TIM is aimed at keeping roadways safe for all drivers.  They will be working together to deal with all traffic incidents, and to get them cleared away from roadways as fastest as possible.

They will handle:

  • Traffic crashes
  • Stalled vehicles
  • Spilled cargo
  • Anything that impedes the flow of traffic

The program will train all people responding to traffic incidents to quickly detect the problem and deal with it.

They will train:

  • Law enforcement
  • Fire department workers
  • EMS
  • Towing operators

They plan to emphasize safety and how to limit the time first responders' time at crash scenes which they hope will reduce the number of secondary fatal and injuries that happened because of the first crash.

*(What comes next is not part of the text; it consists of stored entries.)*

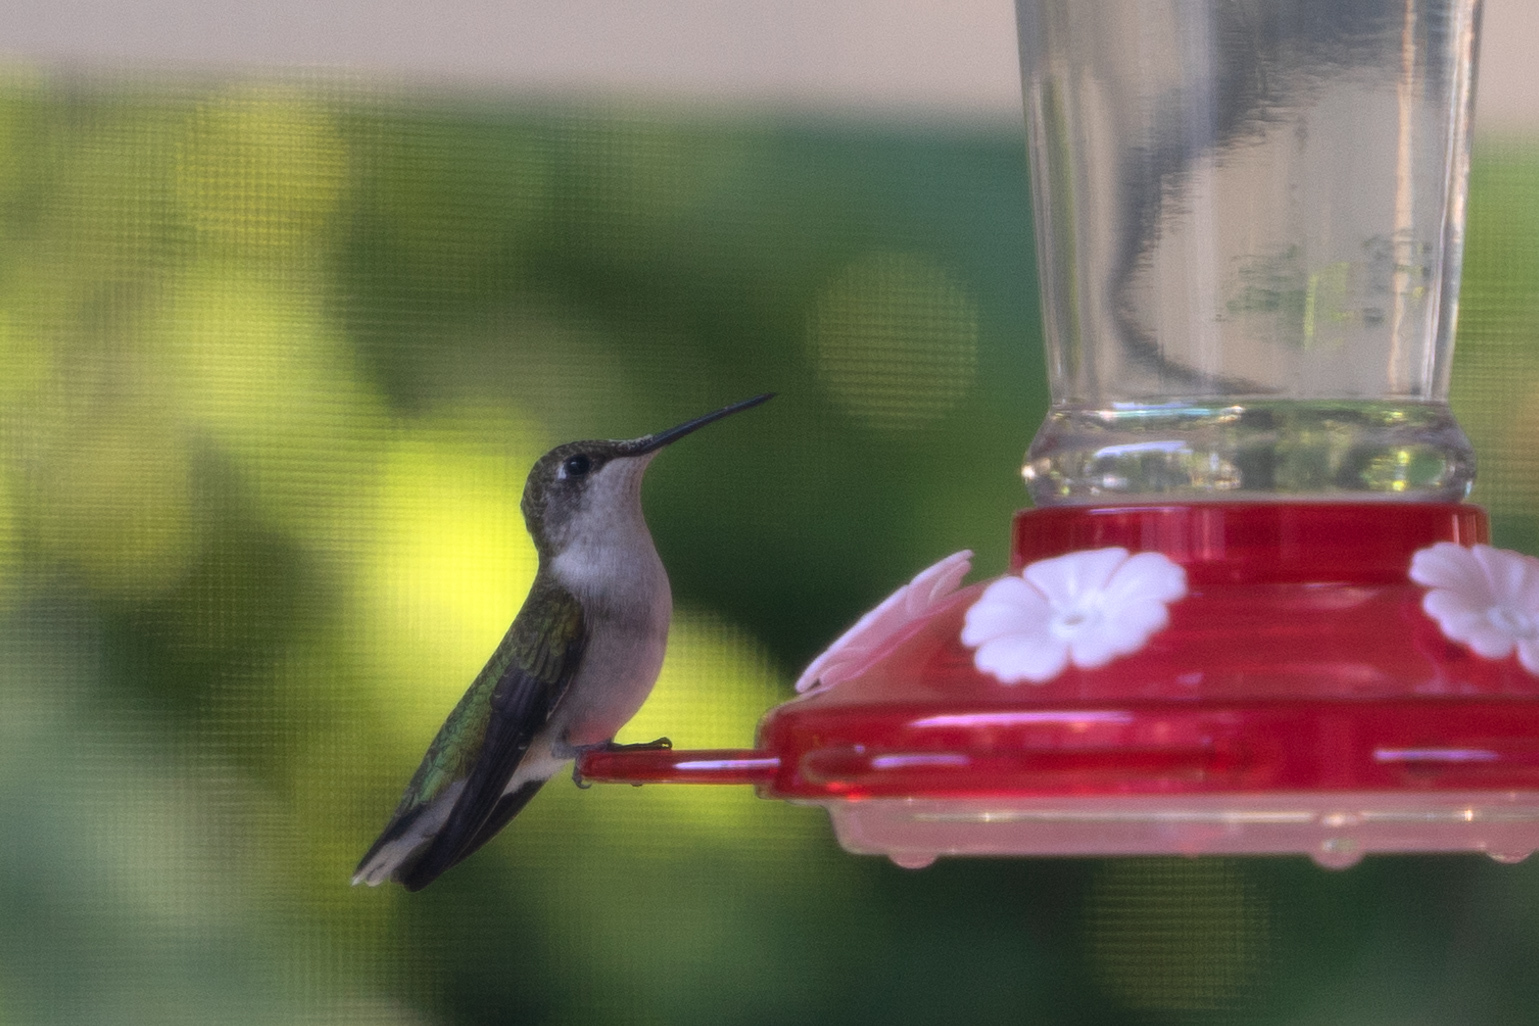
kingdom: Animalia
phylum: Chordata
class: Aves
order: Apodiformes
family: Trochilidae
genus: Archilochus
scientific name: Archilochus colubris
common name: Ruby-throated hummingbird
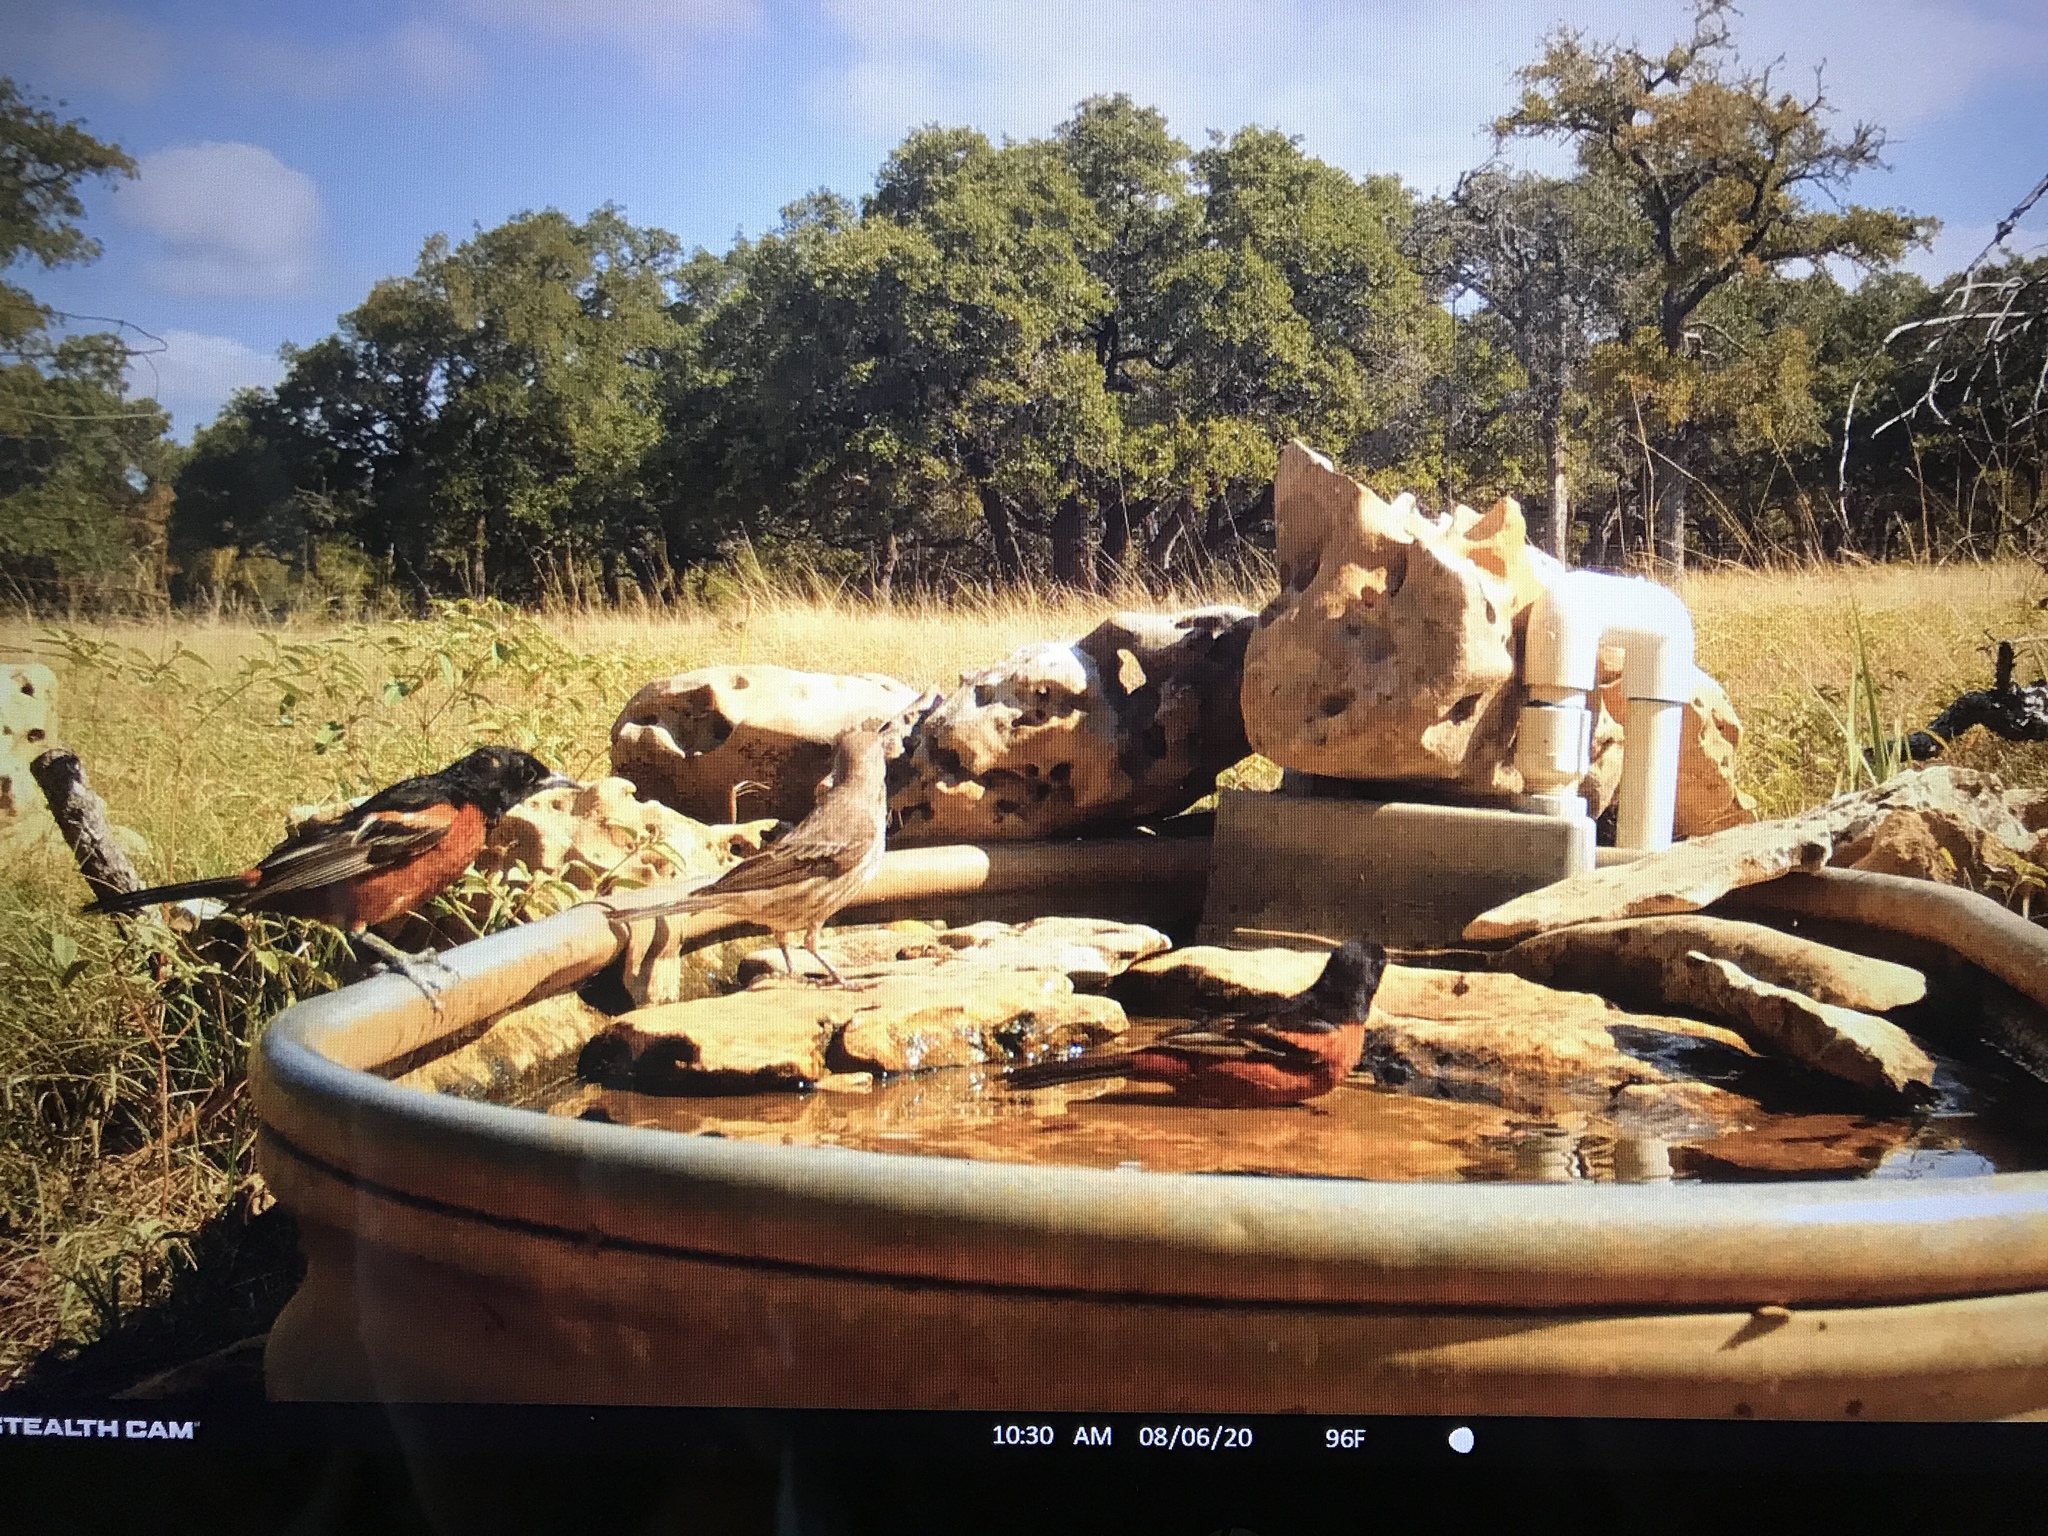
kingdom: Animalia
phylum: Chordata
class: Aves
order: Passeriformes
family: Icteridae
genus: Icterus
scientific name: Icterus spurius
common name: Orchard oriole
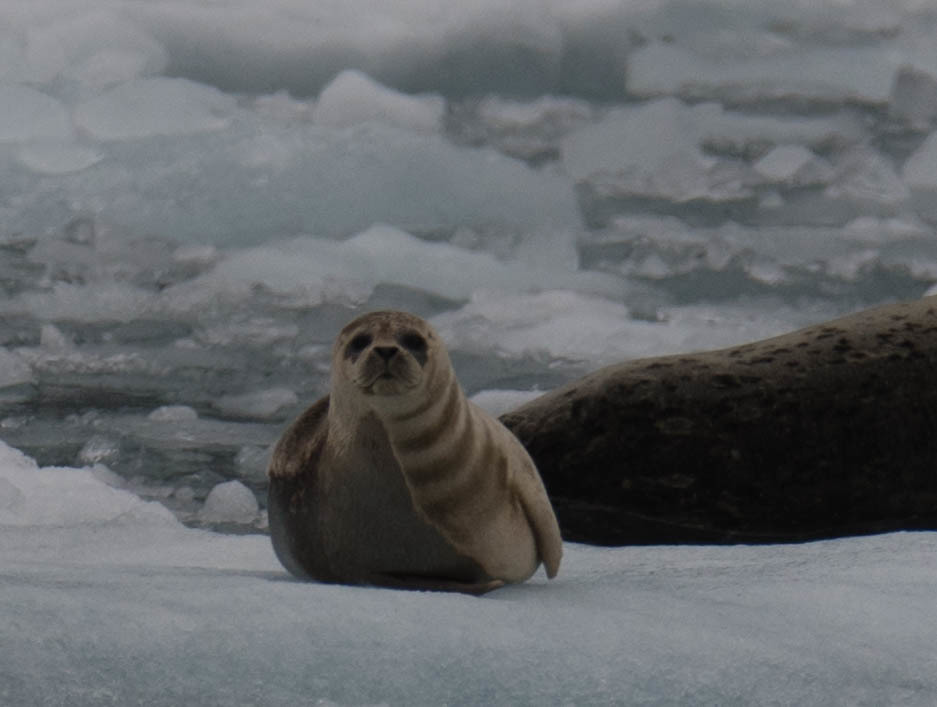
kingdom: Animalia
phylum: Chordata
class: Mammalia
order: Carnivora
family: Phocidae
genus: Phoca
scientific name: Phoca vitulina
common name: Harbor seal
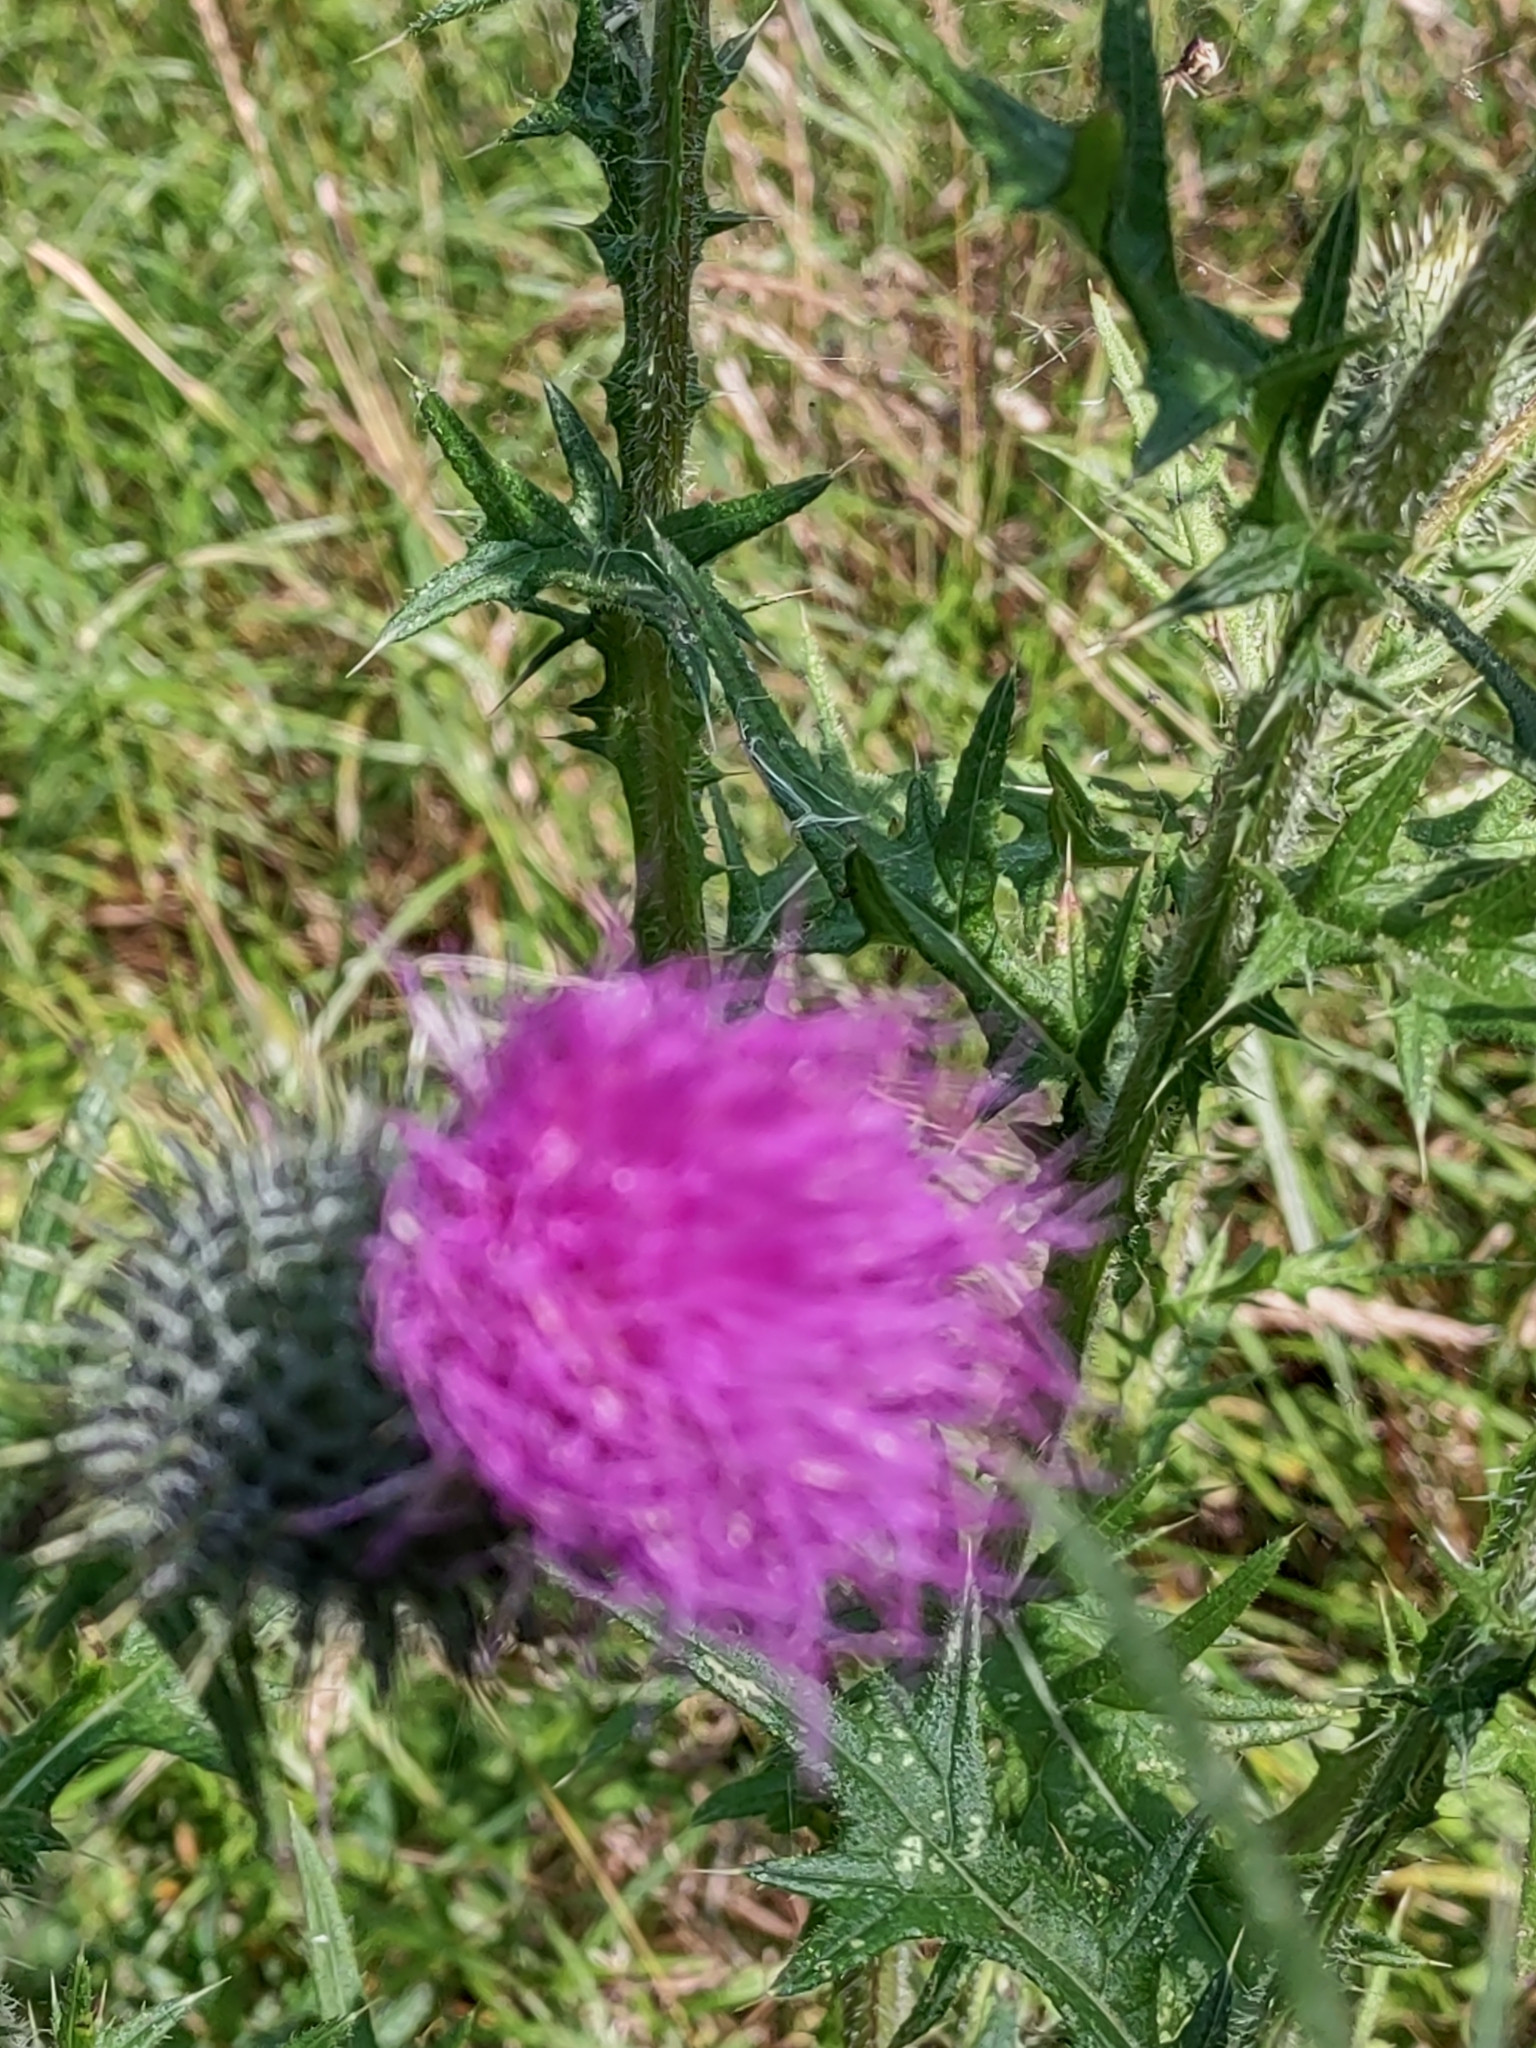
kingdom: Plantae
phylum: Tracheophyta
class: Magnoliopsida
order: Asterales
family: Asteraceae
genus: Cirsium
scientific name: Cirsium vulgare
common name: Bull thistle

State Police commander Colonel Mike Edmonson says,

"By implementing this type of traffic management system, our primary goal is to improve the safety of the general public, as well as, the incident responders who mitigate traffic scenes. We also hope to provide more accurate information to the public which will enable them to make informed decisions on utilizing alternate routes.  The system's outcome should also reduce the time frame of roadway closures and disruptions."

 

DOTD Secretary Sherri H. LeBas says,

"At DOTD, and with our partners here, the No. 1 goal is safety. This program and the training involved will help ensure that responders operate in a consistent and safe manner.  This training will help everyone responding to an incident work together as a team and will help decrease the number of secondary crashes that happen as a result of the initial incident."

 

Louisiana State Fire Marshal Chief H. Butch Browning says,

"This project is important to the firefighters of this state as we know the importance of quick response times to save lives and also to prevent incidents. We are proud partners in this effort."

TIM is a national program being pushed by the Federal Highway Administration.  The goal is to train over 50,000 incident responders by December 2014.

Thirty-three states have already implemented the program.